Vas a morirte, pensó él. Lo sabía, y ella también lo sabía. No hacía falta que hablaran de eso. La complicidad del silencio y el acuerdo estaban ahí mismo. Una chica que se muere quiere hacerme la cena, pensó. Una cena que no tengo ganas de comerme. Tengo que decirle que no. Tengo que mantenerla fuera de mi cúpula. La insistencia de los débiles, pensó; su horrible poder. ¡Es mucho más sencillo levantar la mano contra la fuerza!

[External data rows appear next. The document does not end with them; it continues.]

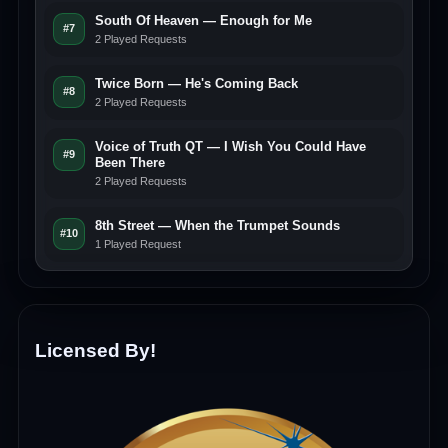
South Of Heaven — Enough for Me
#7
2 Played Requests
Twice Born — He's Coming Back
#8
2 Played Requests
Voice of Truth QT — I Wish You Could Have
#9
Been There
2 Played Requests
8th Street — When the Trumpet Sounds
#10
1 Played Request
Licensed By!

—Gracias —dijo—. Me gustaría mucho que cenáramos juntos. Pero asegúrate de mantener el contacto por radio conmigo mientras vienes hacia aquí… Así sabré que estás bien. ¿Lo prometes?

—Bueno, claro que sí —dijo ella—. De lo contrario… —Sonrió—. Me encontrarían dentro de un siglo, congelada junto a mis sartenes, cazuelas y provisiones, por no hablar de las especias sintéticas. Tienes un poco de aire portátil, ¿verdad?

—No, te aseguro que no —dijo él.

Y ella vio claramente que mentía, y Asher se dio cuenta de ello.